I used to love naptime. It was this perfect little piece of heaven, smack dab right in the middle of the day. A guaranteed 2 (sometimes 3) hours of peaceful time to myself that I could spend however I pleased;  My favorite guilty pleasure:  Watch Days of Our Lives sprawled out on the couch.

Now, there are many days where I just LOATHE those two (sometimes three) hours. It’s not that I don’t appreciate the fact that my toddler is a good napper (just the opposite actually because it helps keep her pleasant and well), but my little infant is an on the go machine.

He is the ultimate cat napper – 15 mins here, 20 mins there (Heck, as I type this, my cat naps much better than he does, so I can’t even classify him as a cat napper!). During the two hour naptime for my daughter, I feel as if I spend most of it trying to get my son to sleep.  It’s exhausting! I wish I could strap him in a stroller and take him for a walk, but no can do.

Usually by the end of naptime, I’m just dying to get out of my house for some time where I don’t feel as though I have to constantly entertain my son. But, when 4 p.m . rolls around and my daughter has gone potty, had a snack, and is finally ready to leave, I’m usually too darn tired to lug the troops out the door and to the playground.

So when my two little darlings actually do nap at the same time, well that’s just a little slice of heaven right here on earth!


Power of Positive

July 3, 2013

I’ve been thinking a lot about kindness & judgment lately: Kindness to ourselves and kindness to others. Two blog posts I read recently really struck a chord with me.

The first, by Momastery Blogger Glennon Melton, spoke about criticism vs. cruelty when people judge your writing. One of my biggest fears regarding sharing my blog had to do with just that – the thoughts that others would have about what I have to say. Is my writing horrible? Do I share too much personal info? What will people think about what I have to say? Will they judge me?

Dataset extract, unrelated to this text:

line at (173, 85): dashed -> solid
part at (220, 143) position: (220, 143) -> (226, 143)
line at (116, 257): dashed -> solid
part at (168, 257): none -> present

The second blog, which I came across via a friend’s Facebook newsfeed had to do with a mother’s own body perception and what it does to your children when a mother calls herself fat.

Sadly, I am one of the worst offenders I know as of late, but after reading that blog, I have vowed to stop – if not for my own self-worth, for that of my daughter’s. In my heart of hearts, I know I’m not fat, but I would be lying if when I look at my post-pregnancy body I don’t think of a million ways I’d like it to look different.  But I’ve vowed to stop the self-criticism and I ask other mothers to take a pledge to do the same.

What is it about women that we have to criticize ourselves? If we make a mistake, we call ourselves idiots or morons. We blame it on hormones or lack of sleep. But we aren’t perfect. And you know what? That’s OK. Imperfection is what makes each of us unique and special. Some people’s strengths help other people’s weaknesses and when we help each other, we become kind. And I like kindness.

So I urge you mothers, women, and anyone reading this blog, the next time you think to criticize yourself, fight back that urge with a positive thought or comment about you instead. I’m going to try it. Let’s see what happens. Feel free to share your experiences with me!

And in other news…

My little Vinster truly was the Lady’s Man at Marshall’s today. He hates his car seat and hates the Ergo (His shrieks were so bad as we entered the store, I thought everyone who walked by or heard him screaming was certain I was a first-time mom!), so I had to hold him facing out while shopping. And boy did he get compliments. Every person (all women) who was shopping nearby stopped to admire his beauty. And I didn’t mind in the least!

Happy Fourth of July to all my readers.  We’ll be back after the holiday with some Fourth of July cheer!